---------- Dataset extract ----------

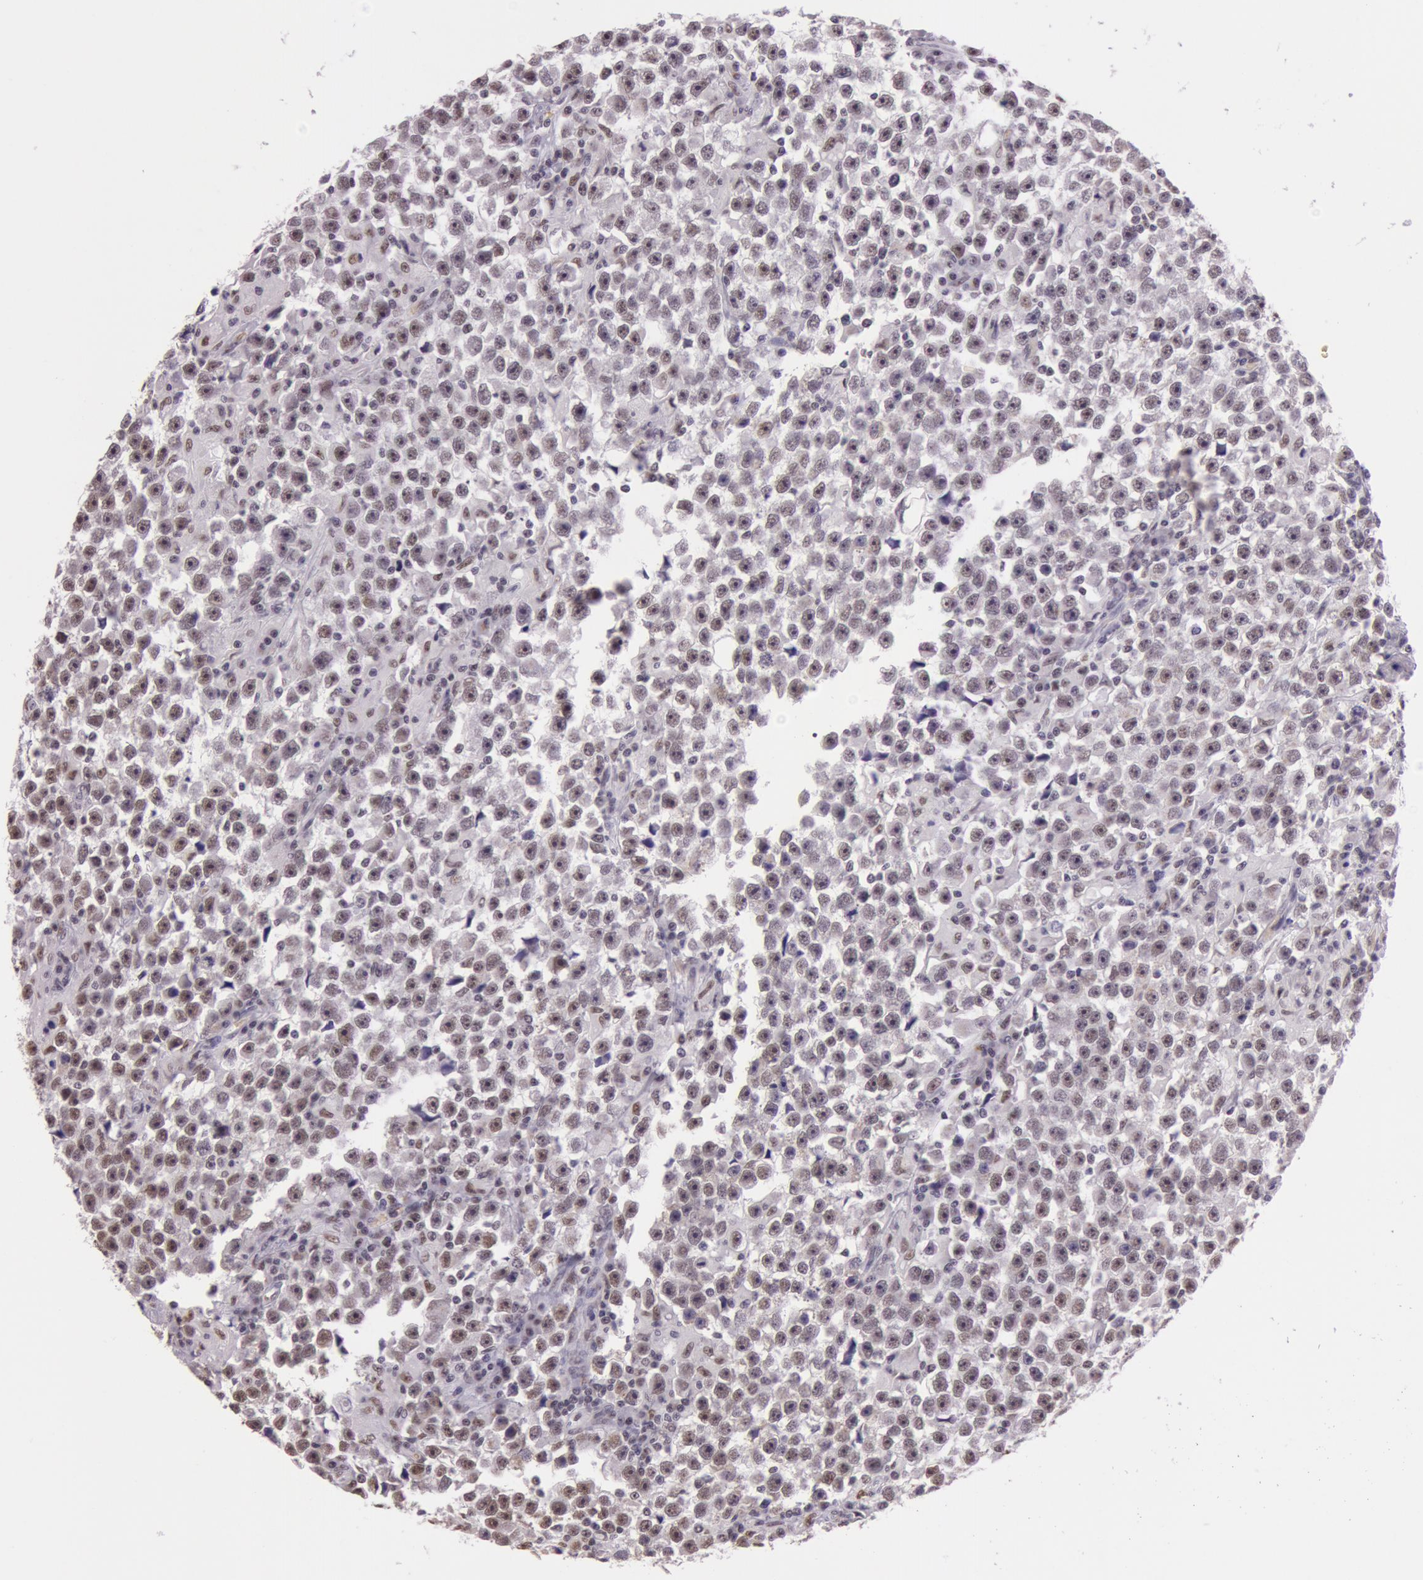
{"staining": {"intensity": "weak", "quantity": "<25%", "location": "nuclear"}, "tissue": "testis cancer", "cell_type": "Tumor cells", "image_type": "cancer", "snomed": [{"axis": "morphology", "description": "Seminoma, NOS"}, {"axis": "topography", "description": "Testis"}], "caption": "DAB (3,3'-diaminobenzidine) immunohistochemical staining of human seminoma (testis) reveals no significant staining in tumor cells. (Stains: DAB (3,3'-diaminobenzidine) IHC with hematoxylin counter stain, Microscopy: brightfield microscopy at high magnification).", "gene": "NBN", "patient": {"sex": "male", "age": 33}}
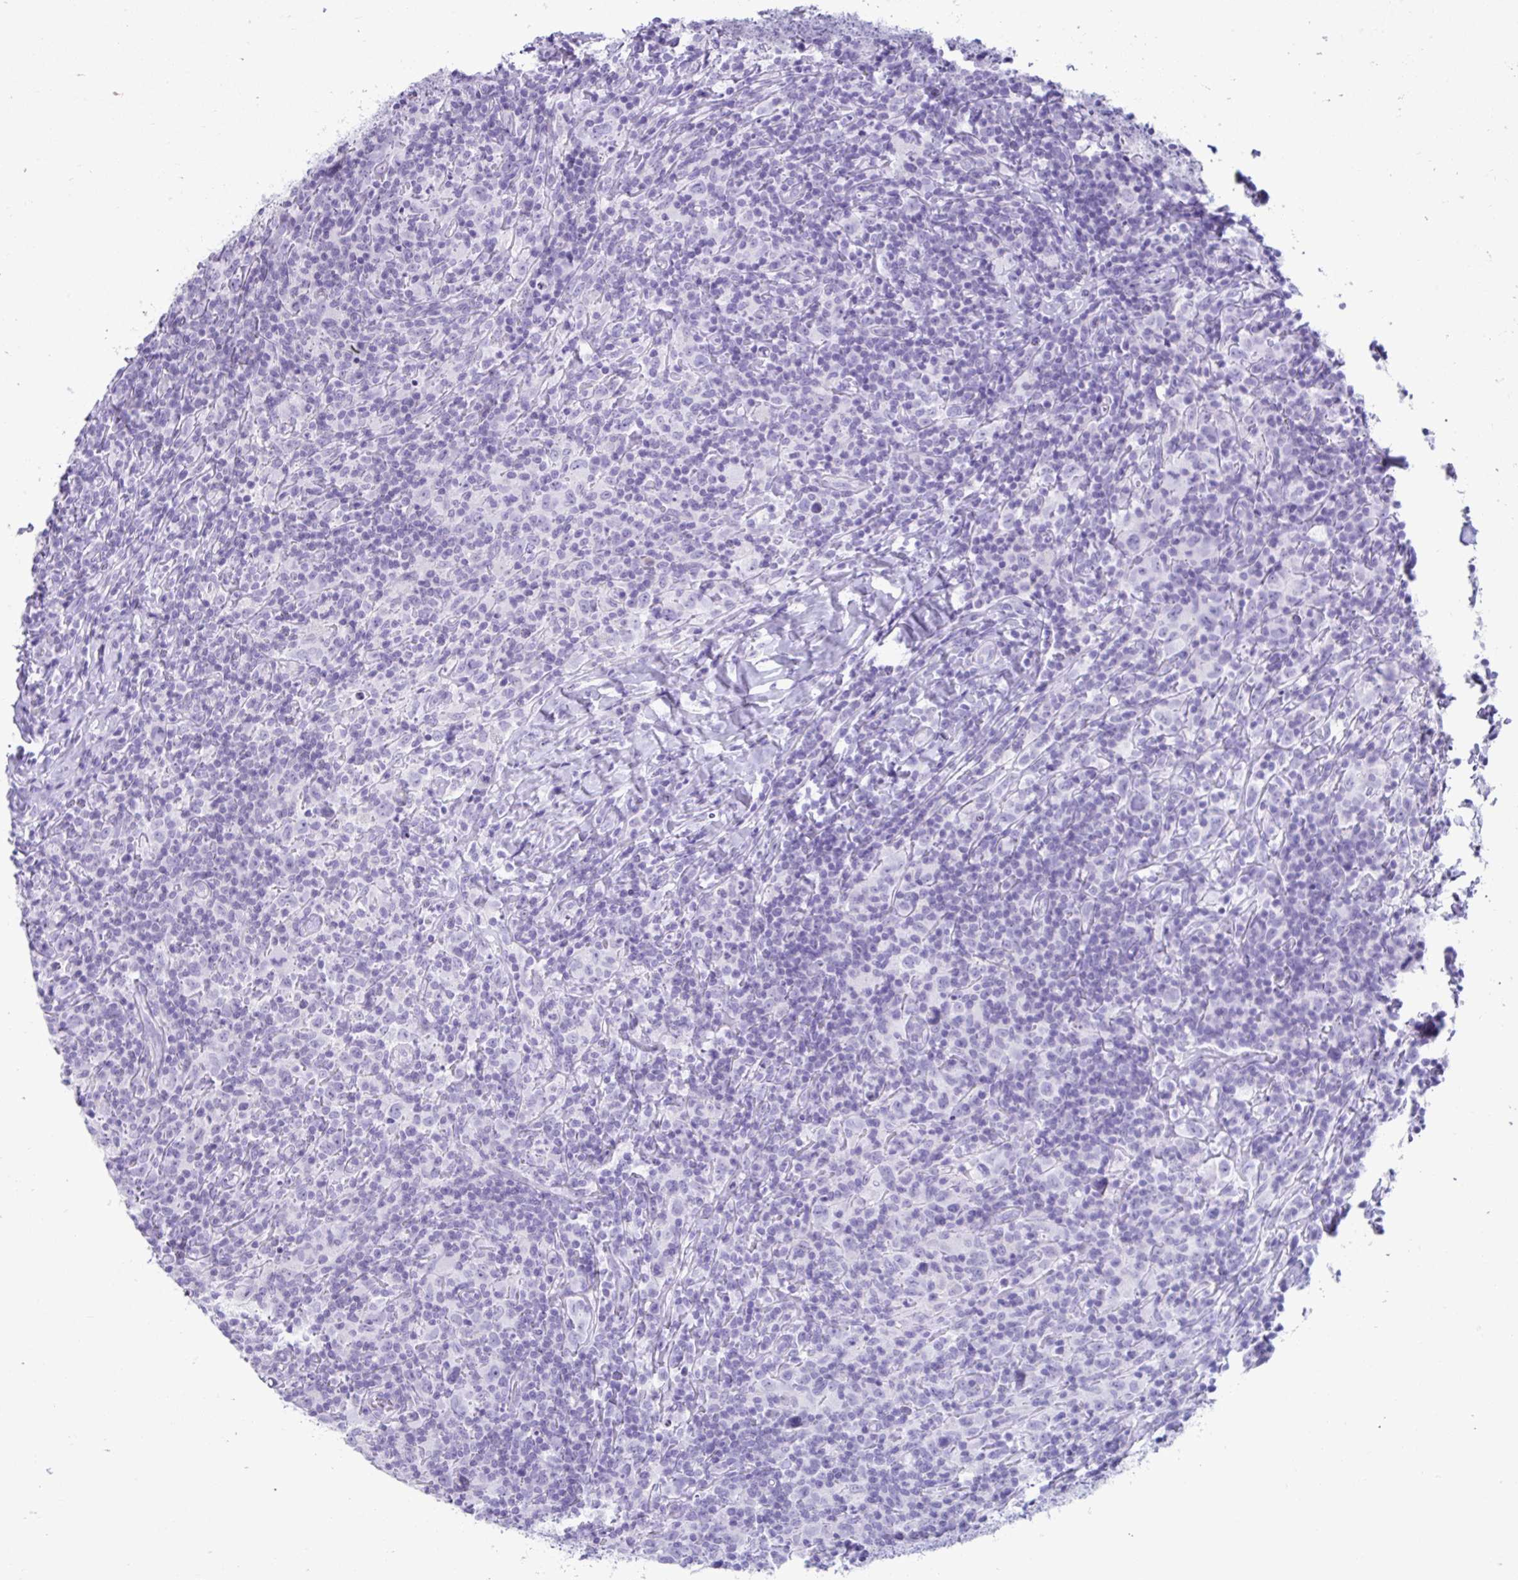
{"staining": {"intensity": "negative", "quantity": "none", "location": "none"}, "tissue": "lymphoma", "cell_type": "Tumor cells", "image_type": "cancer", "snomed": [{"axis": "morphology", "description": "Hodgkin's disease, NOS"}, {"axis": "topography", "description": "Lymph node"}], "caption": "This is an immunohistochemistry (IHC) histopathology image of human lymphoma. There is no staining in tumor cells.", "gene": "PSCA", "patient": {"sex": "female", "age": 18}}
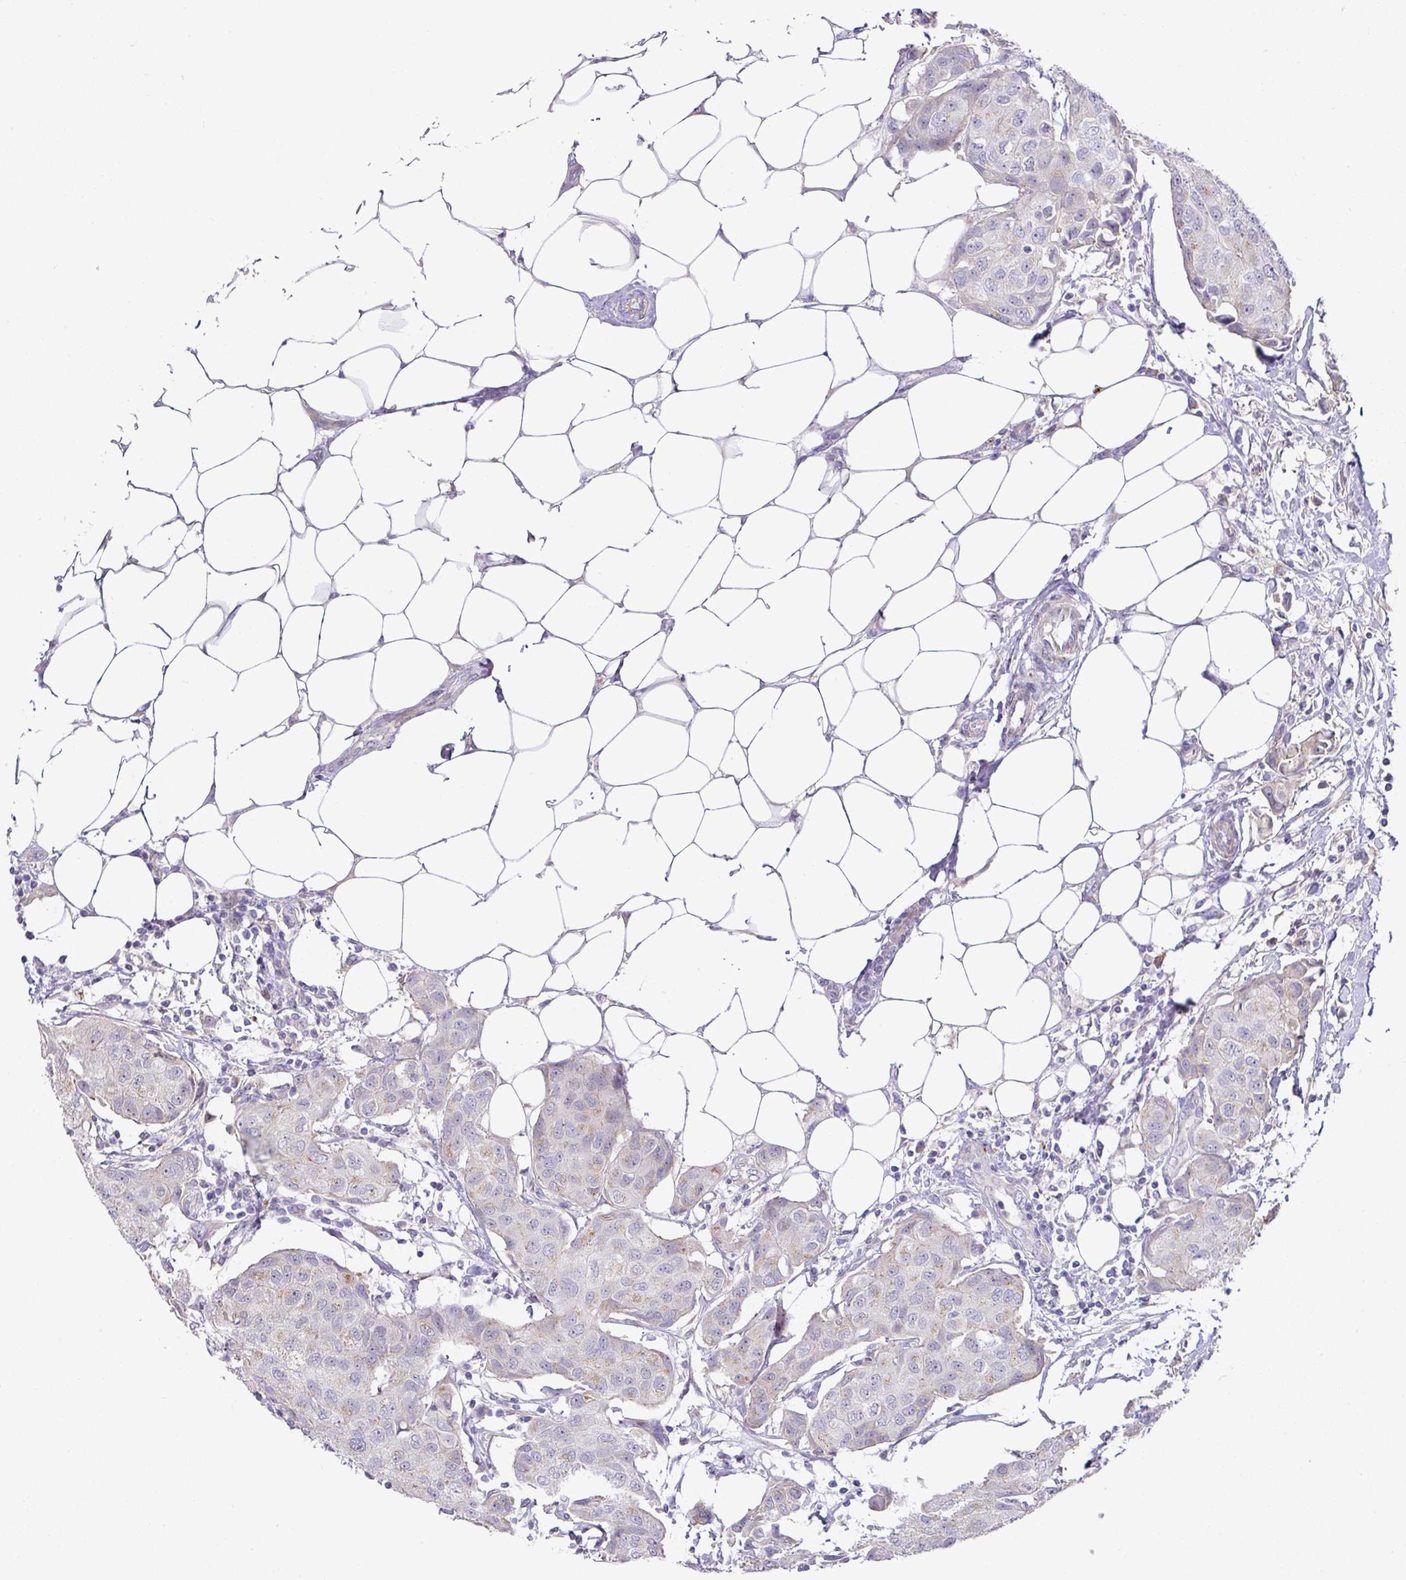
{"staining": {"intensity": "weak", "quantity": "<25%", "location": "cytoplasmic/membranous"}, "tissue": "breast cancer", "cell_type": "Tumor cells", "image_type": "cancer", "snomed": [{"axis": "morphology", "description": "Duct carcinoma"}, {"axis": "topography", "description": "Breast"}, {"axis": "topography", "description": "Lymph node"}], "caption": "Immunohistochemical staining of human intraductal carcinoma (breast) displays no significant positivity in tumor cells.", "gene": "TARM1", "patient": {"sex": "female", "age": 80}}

----------

*Activity*
Find and copy each line in the material above where the string "Lymph" occurs.

*Problem solution*
{"staining": {"intensity": "negative", "quantity": "none", "location": "none"}, "tissue": "lymphoma", "cell_type": "Tumor cells", "image_type": "cancer", "snomed": [{"axis": "morphology", "description": "Hodgkin's disease, NOS"}, {"axis": "topography", "description": "Lymph node"}], "caption": "This is an immunohistochemistry (IHC) histopathology image of human lymphoma. There is no staining in tumor cells.", "gene": "PSCA", "patient": {"sex": "female", "age": 18}}
{"staining": {"intensity": "weak", "quantity": "<25%", "location": "cytoplasmic/membranous"}, "tissue": "breast cancer", "cell_type": "Tumor cells", "image_type": "cancer", "snomed": [{"axis": "morphology", "description": "Duct carcinoma"}, {"axis": "topography", "description": "Breast"}, {"axis": "topography", "description": "Lymph node"}], "caption": "Immunohistochemical staining of human intraductal carcinoma (breast) displays no significant positivity in tumor cells.", "gene": "TARM1", "patient": {"sex": "female", "age": 80}}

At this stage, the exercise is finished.